» **Aim of the task**:
Among the lines below, copy each one in which "另一方面" appears.
--- START ---
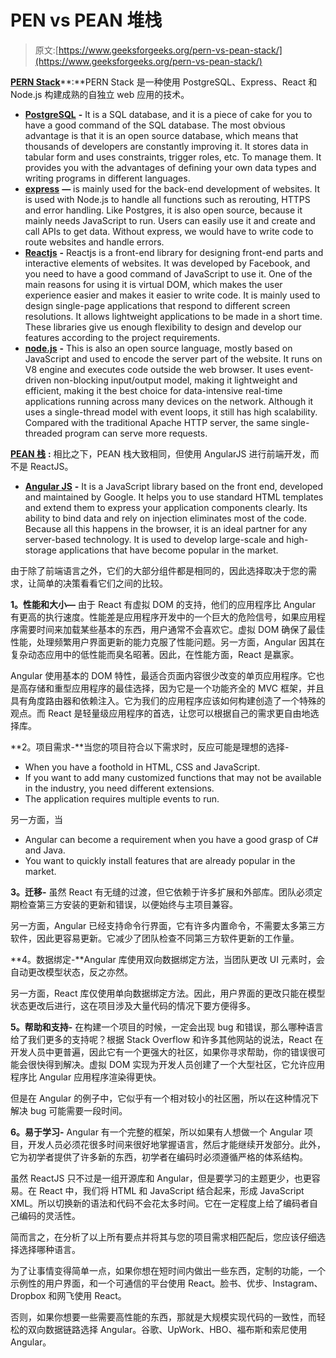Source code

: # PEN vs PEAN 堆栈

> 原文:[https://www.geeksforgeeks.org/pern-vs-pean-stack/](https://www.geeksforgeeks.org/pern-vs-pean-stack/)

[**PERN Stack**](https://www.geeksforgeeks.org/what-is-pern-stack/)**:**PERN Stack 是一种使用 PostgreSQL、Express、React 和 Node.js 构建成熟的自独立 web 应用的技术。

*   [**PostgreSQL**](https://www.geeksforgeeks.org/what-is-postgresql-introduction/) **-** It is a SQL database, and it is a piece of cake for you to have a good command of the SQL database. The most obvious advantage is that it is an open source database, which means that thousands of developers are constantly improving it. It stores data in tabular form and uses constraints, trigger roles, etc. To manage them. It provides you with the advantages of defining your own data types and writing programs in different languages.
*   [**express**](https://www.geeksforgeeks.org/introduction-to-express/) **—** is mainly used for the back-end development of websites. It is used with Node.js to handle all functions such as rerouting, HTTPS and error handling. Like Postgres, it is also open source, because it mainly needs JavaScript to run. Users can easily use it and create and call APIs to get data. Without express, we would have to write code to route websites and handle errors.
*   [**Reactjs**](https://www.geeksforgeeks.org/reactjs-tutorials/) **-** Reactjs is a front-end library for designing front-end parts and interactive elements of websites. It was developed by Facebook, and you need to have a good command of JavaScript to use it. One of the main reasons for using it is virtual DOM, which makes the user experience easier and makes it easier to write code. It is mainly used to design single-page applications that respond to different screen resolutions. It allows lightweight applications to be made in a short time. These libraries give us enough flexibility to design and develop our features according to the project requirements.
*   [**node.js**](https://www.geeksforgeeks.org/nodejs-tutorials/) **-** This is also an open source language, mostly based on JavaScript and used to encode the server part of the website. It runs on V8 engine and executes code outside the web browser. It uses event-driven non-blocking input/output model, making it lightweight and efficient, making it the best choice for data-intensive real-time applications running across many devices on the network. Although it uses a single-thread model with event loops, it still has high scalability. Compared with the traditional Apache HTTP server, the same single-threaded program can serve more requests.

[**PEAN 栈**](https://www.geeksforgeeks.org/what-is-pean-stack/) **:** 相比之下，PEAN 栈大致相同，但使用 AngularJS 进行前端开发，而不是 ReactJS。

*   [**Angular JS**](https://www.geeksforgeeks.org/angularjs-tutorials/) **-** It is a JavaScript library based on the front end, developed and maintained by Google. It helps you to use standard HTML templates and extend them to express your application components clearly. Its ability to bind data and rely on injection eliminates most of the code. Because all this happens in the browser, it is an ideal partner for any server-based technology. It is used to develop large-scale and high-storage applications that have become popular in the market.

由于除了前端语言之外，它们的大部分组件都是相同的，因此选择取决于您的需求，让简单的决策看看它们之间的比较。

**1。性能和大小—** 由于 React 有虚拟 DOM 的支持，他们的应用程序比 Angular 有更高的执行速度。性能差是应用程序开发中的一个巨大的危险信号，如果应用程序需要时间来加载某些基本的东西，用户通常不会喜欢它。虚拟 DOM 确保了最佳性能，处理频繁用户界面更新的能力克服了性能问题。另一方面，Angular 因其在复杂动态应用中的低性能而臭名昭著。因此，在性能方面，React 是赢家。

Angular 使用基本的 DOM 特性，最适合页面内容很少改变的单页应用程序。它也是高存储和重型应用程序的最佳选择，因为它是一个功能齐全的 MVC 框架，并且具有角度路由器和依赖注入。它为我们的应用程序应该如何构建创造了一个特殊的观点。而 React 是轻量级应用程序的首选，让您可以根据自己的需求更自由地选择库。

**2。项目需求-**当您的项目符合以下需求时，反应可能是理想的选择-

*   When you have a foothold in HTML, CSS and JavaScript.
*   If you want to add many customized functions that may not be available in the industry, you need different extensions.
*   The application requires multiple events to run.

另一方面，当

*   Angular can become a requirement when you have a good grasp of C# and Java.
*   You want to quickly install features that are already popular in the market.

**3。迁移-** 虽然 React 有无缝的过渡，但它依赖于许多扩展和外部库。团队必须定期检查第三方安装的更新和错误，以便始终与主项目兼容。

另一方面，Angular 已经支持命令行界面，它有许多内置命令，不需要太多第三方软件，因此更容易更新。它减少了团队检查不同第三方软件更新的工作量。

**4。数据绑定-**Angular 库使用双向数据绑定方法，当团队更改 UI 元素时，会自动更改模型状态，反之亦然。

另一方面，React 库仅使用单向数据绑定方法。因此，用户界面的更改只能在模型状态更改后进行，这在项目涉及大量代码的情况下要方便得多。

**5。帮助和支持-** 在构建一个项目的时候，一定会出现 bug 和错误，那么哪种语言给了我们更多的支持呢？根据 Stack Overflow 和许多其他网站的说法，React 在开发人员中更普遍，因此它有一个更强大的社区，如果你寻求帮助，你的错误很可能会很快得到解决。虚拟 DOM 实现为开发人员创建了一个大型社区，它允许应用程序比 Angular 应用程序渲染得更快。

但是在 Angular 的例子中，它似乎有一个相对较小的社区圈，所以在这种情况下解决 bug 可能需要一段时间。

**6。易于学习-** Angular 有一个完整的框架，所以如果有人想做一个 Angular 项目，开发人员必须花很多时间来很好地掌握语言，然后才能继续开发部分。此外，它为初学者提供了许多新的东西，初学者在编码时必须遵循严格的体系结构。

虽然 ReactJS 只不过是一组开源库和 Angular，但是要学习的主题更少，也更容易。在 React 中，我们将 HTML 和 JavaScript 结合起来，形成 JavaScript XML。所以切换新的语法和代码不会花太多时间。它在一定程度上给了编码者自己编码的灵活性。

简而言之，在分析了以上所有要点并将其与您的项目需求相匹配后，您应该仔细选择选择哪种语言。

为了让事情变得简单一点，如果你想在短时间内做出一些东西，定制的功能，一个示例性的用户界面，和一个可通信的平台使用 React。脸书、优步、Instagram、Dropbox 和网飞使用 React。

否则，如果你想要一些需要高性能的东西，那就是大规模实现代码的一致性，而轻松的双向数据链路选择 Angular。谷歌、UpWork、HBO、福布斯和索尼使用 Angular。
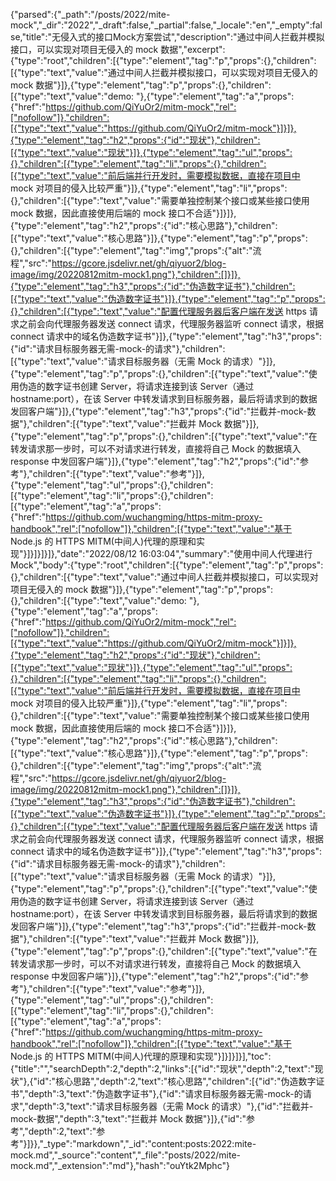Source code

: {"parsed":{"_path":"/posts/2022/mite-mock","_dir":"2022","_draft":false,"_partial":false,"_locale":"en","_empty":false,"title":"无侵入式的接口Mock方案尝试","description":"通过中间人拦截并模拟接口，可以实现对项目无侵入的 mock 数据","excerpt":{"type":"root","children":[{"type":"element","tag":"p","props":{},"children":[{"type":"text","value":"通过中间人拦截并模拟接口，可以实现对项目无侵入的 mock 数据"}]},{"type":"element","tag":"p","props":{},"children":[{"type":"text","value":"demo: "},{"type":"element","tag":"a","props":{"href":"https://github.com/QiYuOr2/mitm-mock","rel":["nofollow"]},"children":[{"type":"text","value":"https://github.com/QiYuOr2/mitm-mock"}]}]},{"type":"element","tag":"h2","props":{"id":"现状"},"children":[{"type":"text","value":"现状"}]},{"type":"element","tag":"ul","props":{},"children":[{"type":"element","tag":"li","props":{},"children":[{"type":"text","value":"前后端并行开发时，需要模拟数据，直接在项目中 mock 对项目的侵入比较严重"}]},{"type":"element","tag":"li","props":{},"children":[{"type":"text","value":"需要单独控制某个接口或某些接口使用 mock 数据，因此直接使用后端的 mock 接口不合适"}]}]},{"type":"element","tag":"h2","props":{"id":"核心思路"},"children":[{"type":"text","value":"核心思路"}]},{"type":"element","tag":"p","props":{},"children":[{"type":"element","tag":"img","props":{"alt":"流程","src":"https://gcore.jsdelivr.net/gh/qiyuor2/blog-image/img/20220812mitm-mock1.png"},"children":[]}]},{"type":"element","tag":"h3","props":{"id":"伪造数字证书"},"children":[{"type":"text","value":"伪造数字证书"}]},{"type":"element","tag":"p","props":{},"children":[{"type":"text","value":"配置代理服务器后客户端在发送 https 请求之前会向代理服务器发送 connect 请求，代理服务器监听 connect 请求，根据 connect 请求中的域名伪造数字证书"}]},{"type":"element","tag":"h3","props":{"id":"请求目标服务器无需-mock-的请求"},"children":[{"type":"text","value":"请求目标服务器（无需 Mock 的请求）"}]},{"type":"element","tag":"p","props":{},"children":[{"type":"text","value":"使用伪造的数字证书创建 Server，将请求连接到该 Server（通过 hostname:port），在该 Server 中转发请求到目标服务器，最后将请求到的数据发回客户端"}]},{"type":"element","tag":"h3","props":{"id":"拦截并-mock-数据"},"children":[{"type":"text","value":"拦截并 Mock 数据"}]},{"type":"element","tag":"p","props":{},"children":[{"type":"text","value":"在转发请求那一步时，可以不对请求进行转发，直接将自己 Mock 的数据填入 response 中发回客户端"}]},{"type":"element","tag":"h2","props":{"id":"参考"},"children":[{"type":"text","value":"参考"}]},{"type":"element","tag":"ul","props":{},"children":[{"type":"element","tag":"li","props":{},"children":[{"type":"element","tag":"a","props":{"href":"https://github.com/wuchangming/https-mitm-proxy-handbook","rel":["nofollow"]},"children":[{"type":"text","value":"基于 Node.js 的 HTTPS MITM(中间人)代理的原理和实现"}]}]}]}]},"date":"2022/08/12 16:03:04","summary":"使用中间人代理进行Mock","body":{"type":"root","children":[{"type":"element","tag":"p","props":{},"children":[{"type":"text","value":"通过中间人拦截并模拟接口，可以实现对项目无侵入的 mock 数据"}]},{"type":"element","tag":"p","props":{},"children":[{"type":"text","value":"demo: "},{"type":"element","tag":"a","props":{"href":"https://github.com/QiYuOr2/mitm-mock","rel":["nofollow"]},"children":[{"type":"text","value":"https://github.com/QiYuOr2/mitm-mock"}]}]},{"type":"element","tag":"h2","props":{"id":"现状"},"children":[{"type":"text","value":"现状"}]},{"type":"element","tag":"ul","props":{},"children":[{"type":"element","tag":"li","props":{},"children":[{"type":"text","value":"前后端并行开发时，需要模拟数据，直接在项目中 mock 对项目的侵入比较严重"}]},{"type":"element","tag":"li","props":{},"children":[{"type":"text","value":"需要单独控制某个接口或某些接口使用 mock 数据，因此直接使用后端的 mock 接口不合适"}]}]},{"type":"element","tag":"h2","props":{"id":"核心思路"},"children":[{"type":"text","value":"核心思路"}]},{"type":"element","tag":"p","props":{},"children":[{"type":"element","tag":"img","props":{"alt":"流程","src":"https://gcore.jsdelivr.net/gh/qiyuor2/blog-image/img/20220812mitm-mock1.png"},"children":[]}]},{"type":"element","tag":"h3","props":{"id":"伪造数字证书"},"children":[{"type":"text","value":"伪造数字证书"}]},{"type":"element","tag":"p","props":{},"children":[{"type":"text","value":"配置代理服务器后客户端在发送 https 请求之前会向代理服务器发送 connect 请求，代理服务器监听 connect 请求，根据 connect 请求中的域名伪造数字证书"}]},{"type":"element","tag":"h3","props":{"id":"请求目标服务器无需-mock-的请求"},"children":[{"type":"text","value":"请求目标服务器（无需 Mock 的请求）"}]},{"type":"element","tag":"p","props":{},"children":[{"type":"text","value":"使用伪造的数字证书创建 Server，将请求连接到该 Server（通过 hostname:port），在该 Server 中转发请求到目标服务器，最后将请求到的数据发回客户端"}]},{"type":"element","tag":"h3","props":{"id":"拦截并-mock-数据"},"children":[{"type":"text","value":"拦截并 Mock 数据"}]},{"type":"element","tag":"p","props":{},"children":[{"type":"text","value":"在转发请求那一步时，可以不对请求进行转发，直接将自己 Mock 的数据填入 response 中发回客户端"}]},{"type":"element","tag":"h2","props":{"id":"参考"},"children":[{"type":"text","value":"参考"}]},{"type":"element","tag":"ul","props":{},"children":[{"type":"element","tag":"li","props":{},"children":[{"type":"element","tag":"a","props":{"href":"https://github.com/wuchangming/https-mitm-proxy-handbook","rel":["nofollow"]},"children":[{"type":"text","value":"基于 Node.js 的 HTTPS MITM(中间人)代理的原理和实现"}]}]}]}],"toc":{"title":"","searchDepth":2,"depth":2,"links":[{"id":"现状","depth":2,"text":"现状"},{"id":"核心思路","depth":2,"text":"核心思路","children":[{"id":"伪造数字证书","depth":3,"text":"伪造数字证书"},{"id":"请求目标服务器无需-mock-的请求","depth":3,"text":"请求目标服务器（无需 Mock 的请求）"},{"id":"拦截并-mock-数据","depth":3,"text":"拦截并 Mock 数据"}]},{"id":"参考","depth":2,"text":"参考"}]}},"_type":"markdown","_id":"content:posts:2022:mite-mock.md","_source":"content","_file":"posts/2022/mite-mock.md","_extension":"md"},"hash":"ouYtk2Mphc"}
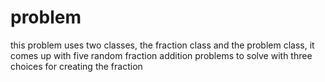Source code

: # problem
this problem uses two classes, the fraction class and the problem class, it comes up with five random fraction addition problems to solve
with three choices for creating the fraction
--- END ---
» **Solution**:
**1。性能和大小—** 由于 React 有虚拟 DOM 的支持，他们的应用程序比 Angular 有更高的执行速度。性能差是应用程序开发中的一个巨大的危险信号，如果应用程序需要时间来加载某些基本的东西，用户通常不会喜欢它。虚拟 DOM 确保了最佳性能，处理频繁用户界面更新的能力克服了性能问题。另一方面，Angular 因其在复杂动态应用中的低性能而臭名昭著。因此，在性能方面，React 是赢家。
另一方面，当
另一方面，Angular 已经支持命令行界面，它有许多内置命令，不需要太多第三方软件，因此更容易更新。它减少了团队检查不同第三方软件更新的工作量。
另一方面，React 库仅使用单向数据绑定方法。因此，用户界面的更改只能在模型状态更改后进行，这在项目涉及大量代码的情况下要方便得多。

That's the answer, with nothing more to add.